Monday, September 22, 2008
Long-Term Cures
The financial markets are like a patient who keeps turning up at the ER, waiting to be patched and to be sent back to the streets to do whatever made that person so sick in the first place. Yes, the patch-up is necessary, but it will not be enough. This patient also needs long-term medication and behavioral changes. If those are not instituted we will just end up in this very same situation again and again until the final crash kills the market.
From another point of view, the real illness in the financial markets may be diagnosed as greed-induced lack of trust. To cure this illness we need to return trust and harness greed within some suitable limits. Here are my very simple and basic suggestions about how to achieve this.

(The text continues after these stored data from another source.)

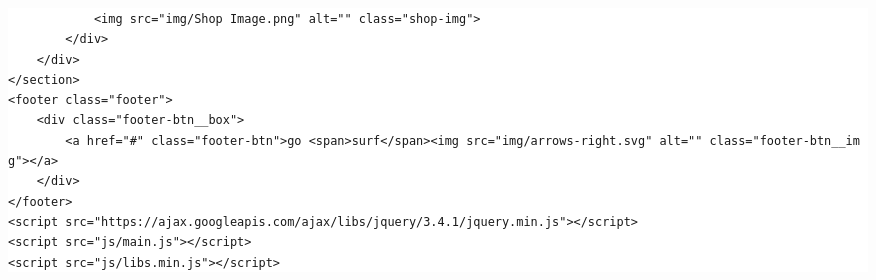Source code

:                 <img src="img/Shop Image.png" alt="" class="shop-img">
            </div>
        </div>
    </section>
    <footer class="footer">
        <div class="footer-btn__box">
            <a href="#" class="footer-btn">go <span>surf</span><img src="img/arrows-right.svg" alt="" class="footer-btn__img"></a>
        </div>
    </footer>
    <script src="https://ajax.googleapis.com/ajax/libs/jquery/3.4.1/jquery.min.js"></script>
    <script src="js/main.js"></script>
    <script src="js/libs.min.js"></script>
</body>
</html>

First, create proper regulations for the financial markets. The free-marketeers have been telling us for decades that regulations are evil, that they suffocate the adventurous and creative spirit of the markets and that they shouldn't be enforced. And the government listened and stored these words in its heart (if it has one) and Phil Gramm made sure that the regulations no longer stifled anyone. Then of course a market which deals in fortune-telling and guesses and imperfect information and leveraging and pure adrenalin went crazy. Imagine, for a moment, what a baseball game would look like if the umpires were not allowed to say anything at all, and imagine then how the game would change ( would there be hired killers to shoot the pitchers of the other team?) and you can see why the stock market needs regulations (rules) and regulators (umpires). Of course, the stock markets matter much more than baseball games, but you get the point.
Second, stop ignoring the anti-trust regulations. Stop letting one fish eat up all the other fish, stop that enormous bubble-fish taking over the whole market. There are several reasons for enforcing the anti-trust rules which we still have in the books. They range from the nastiness of having just one firm to buy from and the power this gives to that one firm to charge a lot to the present crisis where some firms are so large that we have to bail them out even when they don't deserve such a bailout at all. There are many different economic models, true, but none of them advocate monopolies or oligopolies in all the crucial industries, yet that's the way the Republicans have steered the markets.
Third, make sure that the bailing out doesn't reward those who are major culprits in causing the crisis. Make sure that the authors of the crisis get full credit for it (Phil Gramm, I'm looking at you), that all those conservative thinkers who created it get forever remembered for creating it.
It will not be possible to fix the crisis in a fair way, a way which would not punish the innocent or reward the guilty, and neither will it be possible to fix it without a lot of pain. But at least we can use the opportunity to make sure that future crises will take longer than a few decades to appear and we can make sure that those who advocated the relaxing of all the protective rules and regulations get that reputation eternally attached to their names. Why? Not only because of the sweetness of revenge. The main reason for that is something called "learning from experience" or just "learning", and if we let others obfuscate the real causes of the crisis we are not going to learn what is necessary.